== TEXT PROVIDED

It is the unconscious things which we carry in ourselves that we project onto others. A reliable way to find out what these qualities might be is to notice what really tips you off and makes you angry. What is it that really gets under your skin? Is it other people’s laziness? Is it their ingratitude? Is it their inexcusable stupidity? Perhaps you have zero tolerance for that part of yourself that is a little foolish and even less patience for yourself when you ask an ignorant question. Perhaps it’s because it makes you feel weak and vulnerable, perhaps because once as a child you were made to face the wall for hours for bringing home a C-. Whatever the reason, chances are this quality is in your shadow.

This becomes a problem not only because it impacts your relationships and stands in the way of authentic connection (as you are not really relating to the other person as they are but as you project them to be) but also because the subconscious is a force beyond measure and in fact people might become a bit more lazy, ungrateful, stupid because of your projection.

Now, I know what you are thinking – Nora, you’ve gone off on a tangent. How is this relevant to anything happening in the world at all?!

Well it is, in two ways. First, because I believe it’s the hatred that people themselves feel and repress, the little villains and tyrants that exist in each one of us that we try to annihilate through denial that we project onto others, that then turn into fuel for wars and conflict.

Secondly, because apart from a personal shadow, there is such a thing as a national shadow: a sum of all the individual shadows, but also the product of that country’s history.

And just as individuals can project their shadows on each other, so countries can project their national shadows.

In her book, Knowing Woman, Irene De Castillejo gives an example of this with the Chinese. They are widely hated and criticised for their brutal restriction of personal freedom. And yet, do people in the west – chained to the rat race, with their uniform working days, identical materialistic urges, their manipulated press and puppets for politicians – really have much more autonomy? In many ways, De Castillejo argues, we use the Chinese as a punching bag, to rebel (albeit subconsciously) against our own lack of personal freedom.

And so how does one strip the shadow of its vicious power? By making it conscious. A lot of people fear that to accept their shadow means to enable it. ‘Why would I want to accept that there is a part of me that is capable of committing atrocities? Why would I want to accept that there is a part of me that is lazy and hypocritical if I don’t want to be those things?’ they ask. Because it’s actually the opposite. It’s only what you resist which persists.

I would like to make clear that I am not making the claim that our larger economic, political and ideological problems can be solved by being addressed solely on the individual level. I am saying though that by casting light on our shadow we allow ourselves and others to be who we really are and perhaps free a tiny little corner of the world of some of its darkness. Imagine if we all did that.

====
== PROVIDED RECORDS

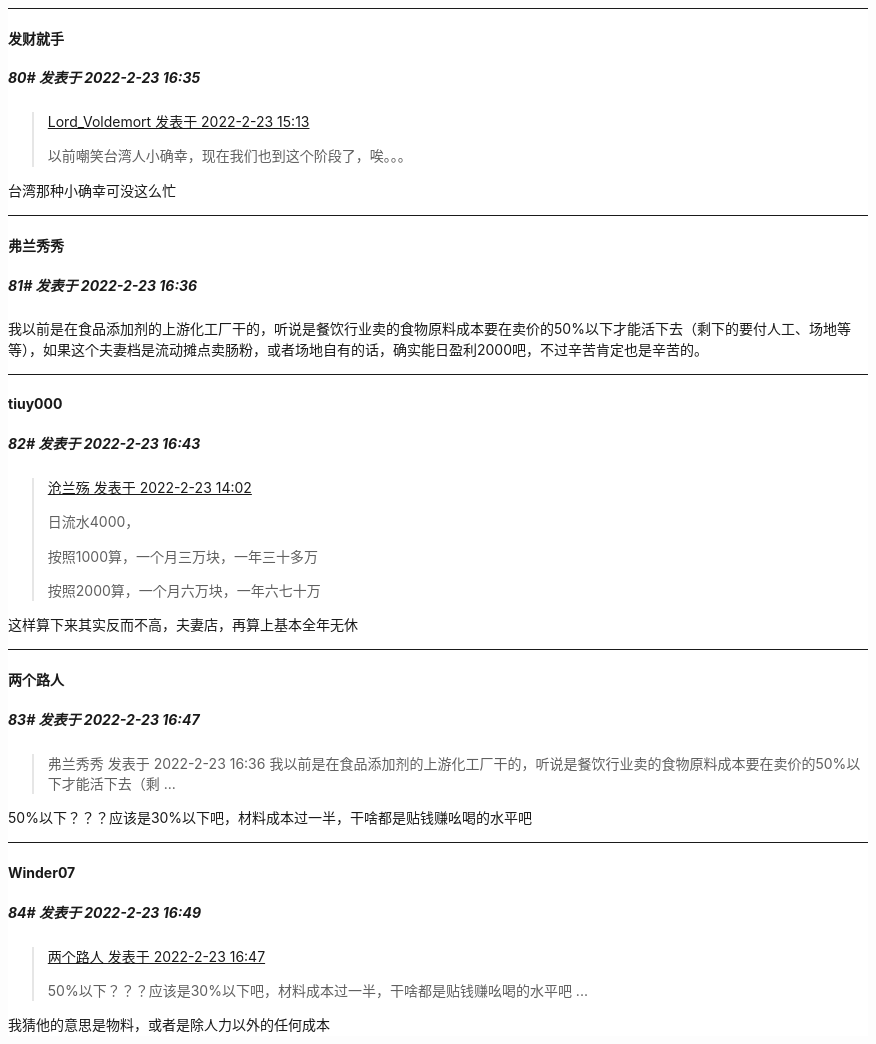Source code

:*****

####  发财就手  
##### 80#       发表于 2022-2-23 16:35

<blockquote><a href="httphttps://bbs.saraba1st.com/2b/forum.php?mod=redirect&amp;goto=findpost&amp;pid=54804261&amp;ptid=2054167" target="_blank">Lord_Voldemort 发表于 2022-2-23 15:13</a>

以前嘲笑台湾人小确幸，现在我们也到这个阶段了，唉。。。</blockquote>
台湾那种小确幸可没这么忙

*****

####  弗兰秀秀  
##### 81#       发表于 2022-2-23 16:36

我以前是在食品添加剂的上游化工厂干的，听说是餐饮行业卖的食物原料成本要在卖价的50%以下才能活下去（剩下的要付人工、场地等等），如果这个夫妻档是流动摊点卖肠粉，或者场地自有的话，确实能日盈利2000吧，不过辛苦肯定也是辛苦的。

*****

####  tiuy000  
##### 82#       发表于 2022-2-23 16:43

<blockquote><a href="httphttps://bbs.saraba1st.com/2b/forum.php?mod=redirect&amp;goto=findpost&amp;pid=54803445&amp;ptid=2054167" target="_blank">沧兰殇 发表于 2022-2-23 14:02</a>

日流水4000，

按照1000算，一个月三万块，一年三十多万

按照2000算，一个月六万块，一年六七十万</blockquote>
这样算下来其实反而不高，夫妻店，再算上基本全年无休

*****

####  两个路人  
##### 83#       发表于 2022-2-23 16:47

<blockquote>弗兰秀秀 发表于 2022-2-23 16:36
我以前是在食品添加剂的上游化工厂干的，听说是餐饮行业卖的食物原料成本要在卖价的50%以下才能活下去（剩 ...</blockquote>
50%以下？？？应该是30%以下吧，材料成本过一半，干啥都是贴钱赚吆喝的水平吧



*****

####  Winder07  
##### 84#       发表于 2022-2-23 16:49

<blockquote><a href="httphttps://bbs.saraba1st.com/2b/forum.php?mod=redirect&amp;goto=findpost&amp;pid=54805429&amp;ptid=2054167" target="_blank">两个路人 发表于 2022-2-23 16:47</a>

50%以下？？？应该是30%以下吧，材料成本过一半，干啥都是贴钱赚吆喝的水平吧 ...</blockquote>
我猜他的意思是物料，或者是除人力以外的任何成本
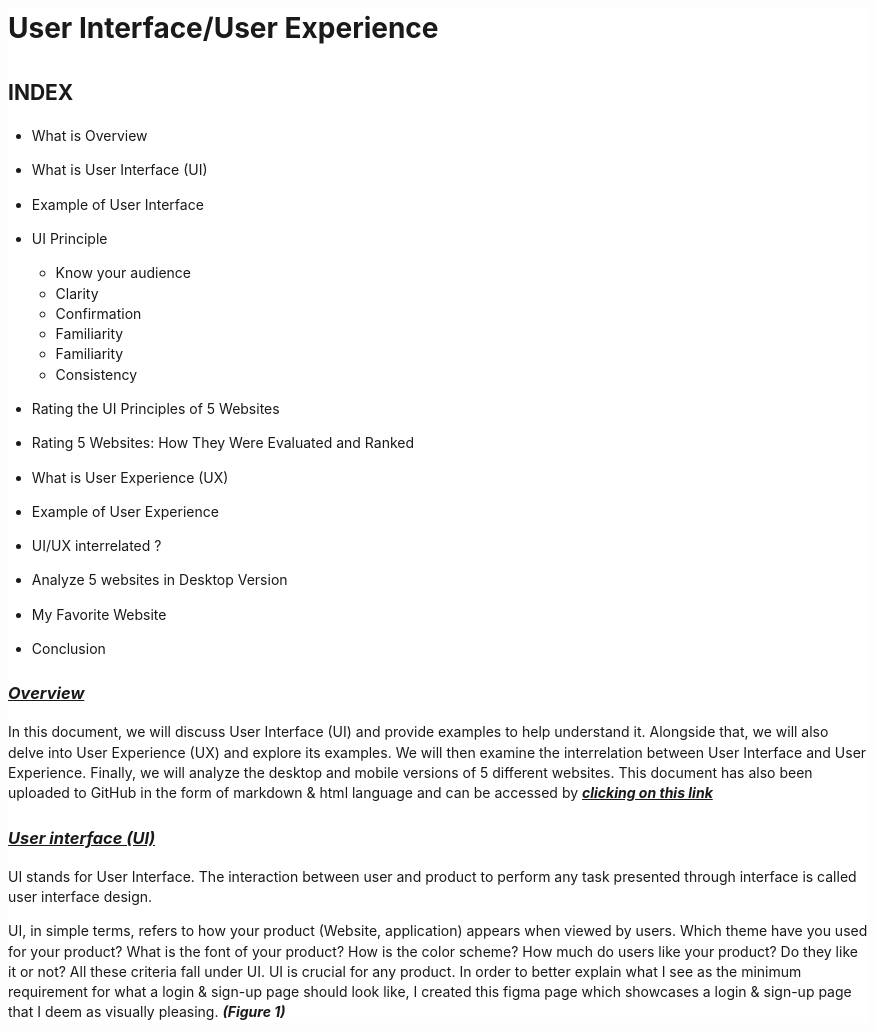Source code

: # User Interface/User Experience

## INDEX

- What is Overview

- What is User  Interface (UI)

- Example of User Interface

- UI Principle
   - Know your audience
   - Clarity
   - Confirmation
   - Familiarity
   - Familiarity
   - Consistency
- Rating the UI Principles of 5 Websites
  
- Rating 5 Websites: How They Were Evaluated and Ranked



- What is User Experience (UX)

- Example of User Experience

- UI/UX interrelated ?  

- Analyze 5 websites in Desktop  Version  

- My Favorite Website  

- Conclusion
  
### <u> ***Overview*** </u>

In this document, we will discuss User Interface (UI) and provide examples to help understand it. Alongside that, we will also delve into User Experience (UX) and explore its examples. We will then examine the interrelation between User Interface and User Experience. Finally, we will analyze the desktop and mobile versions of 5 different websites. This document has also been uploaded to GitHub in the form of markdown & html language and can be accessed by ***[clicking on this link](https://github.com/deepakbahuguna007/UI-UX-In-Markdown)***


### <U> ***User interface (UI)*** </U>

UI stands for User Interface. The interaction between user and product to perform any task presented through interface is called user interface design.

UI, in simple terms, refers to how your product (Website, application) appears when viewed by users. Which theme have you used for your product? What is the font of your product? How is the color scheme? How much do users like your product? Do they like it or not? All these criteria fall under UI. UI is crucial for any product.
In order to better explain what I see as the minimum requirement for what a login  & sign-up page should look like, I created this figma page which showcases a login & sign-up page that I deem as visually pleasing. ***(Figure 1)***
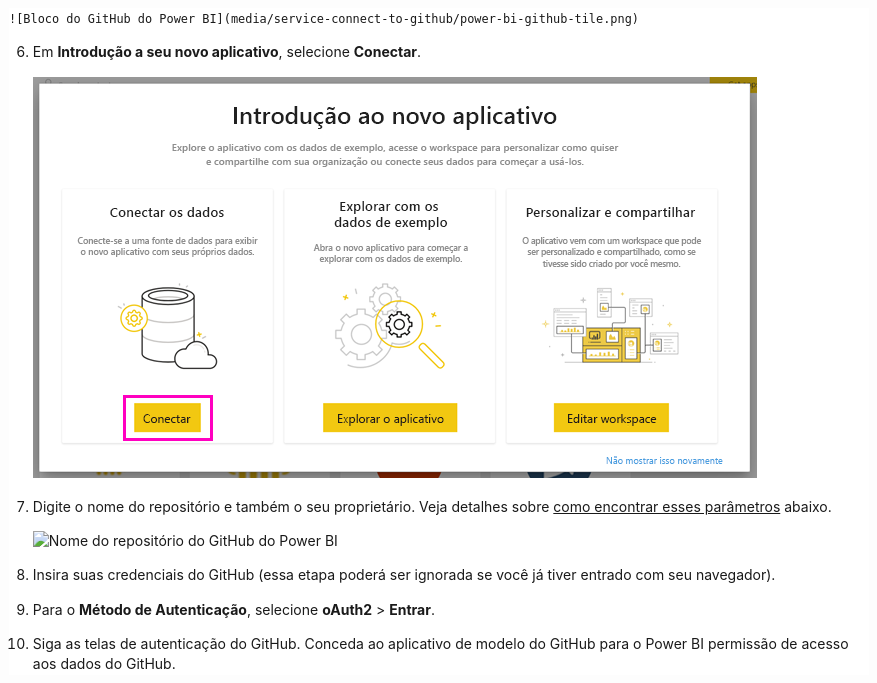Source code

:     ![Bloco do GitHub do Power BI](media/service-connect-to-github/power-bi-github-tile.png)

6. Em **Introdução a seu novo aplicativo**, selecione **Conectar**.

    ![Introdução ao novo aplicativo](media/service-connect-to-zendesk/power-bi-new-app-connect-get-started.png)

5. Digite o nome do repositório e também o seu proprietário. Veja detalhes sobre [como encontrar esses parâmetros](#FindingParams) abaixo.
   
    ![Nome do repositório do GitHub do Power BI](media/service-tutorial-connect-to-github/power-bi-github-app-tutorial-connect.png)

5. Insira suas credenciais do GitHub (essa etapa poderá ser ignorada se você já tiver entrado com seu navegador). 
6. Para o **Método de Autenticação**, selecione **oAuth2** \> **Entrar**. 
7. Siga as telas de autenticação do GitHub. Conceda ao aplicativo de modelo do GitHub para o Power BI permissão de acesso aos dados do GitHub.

====
== PROVIDED RECORDS

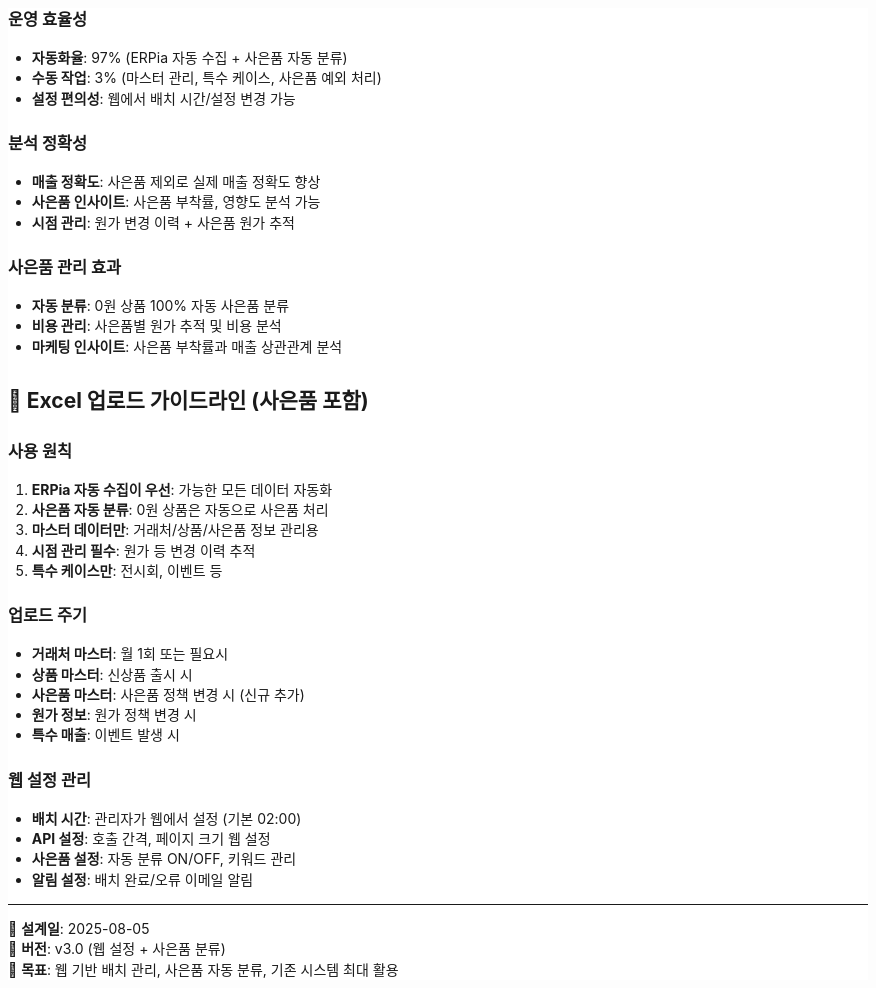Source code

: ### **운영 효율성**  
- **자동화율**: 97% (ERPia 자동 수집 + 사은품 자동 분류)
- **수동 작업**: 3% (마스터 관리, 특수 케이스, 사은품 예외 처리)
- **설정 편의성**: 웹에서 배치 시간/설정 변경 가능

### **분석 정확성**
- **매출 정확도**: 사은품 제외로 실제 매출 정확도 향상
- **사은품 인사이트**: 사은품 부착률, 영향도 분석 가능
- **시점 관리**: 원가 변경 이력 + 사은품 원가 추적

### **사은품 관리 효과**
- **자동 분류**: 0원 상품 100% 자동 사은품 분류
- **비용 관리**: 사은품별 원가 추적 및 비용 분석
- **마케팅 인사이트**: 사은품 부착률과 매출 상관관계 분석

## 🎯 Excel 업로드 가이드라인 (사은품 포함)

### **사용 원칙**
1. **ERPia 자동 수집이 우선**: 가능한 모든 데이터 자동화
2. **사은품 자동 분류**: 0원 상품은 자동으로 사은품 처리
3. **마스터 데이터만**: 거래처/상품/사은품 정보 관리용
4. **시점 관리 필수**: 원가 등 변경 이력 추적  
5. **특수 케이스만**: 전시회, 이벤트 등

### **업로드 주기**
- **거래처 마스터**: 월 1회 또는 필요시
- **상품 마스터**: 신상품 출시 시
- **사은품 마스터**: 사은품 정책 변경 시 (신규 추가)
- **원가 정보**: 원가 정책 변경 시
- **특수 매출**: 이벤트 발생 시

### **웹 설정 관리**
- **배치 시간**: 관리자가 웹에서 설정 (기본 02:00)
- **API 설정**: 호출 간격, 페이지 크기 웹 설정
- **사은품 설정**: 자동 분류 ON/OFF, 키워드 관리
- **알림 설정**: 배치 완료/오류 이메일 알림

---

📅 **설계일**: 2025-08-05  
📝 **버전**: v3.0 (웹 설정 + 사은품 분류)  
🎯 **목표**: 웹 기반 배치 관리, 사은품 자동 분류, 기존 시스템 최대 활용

====

■ **REQUIREMENT 1**
In the essay on the shadow, what is the title of the book by Irene De Castillejo that the author cites?
■ **REQUIREMENT 2**
Decide whether each statement agrees with the essay on the shadow. Answer yes or no, and quote the words from the essay that settle it.
(a) A national shadow is partly the product of a country's history.
(b) The author claims that large economic and political problems can be solved entirely at the individual level.
(c) Accepting one's shadow enables it.
■ **REQUIREMENT 3**
Print the passage of the essay on the shadow that opens with the words containing "Secondly, because apart" and closes with "lack of personal freedom.".
The records are separate material and are not part of the essay.

■ **EXERCISE OUTPUT 1**
Knowing Woman.

■ **EXERCISE OUTPUT 2**
(a) Yes. "a sum of all the individual shadows, but also the product of that country’s history"
(b) No. "I am not making the claim that our larger economic, political and ideological problems can be solved by being addressed solely on the individual level"
(c) No. "Because it’s actually the opposite. It’s only what you resist which persists."

■ **EXERCISE OUTPUT 3**
Secondly, because apart from a personal shadow, there is such a thing as a national shadow: a sum of all the individual shadows, but also the product of that country’s history.

And just as individuals can project their shadows on each other, so countries can project their national shadows.

In her book, Knowing Woman, Irene De Castillejo gives an example of this with the Chinese. They are widely hated and criticised for their brutal restriction of personal freedom. And yet, do people in the west – chained to the rat race, with their uniform working days, identical materialistic urges, their manipulated press and puppets for politicians – really have much more autonomy? In many ways, De Castillejo argues, we use the Chinese as a punching bag, to rebel (albeit subconsciously) against our own lack of personal freedom.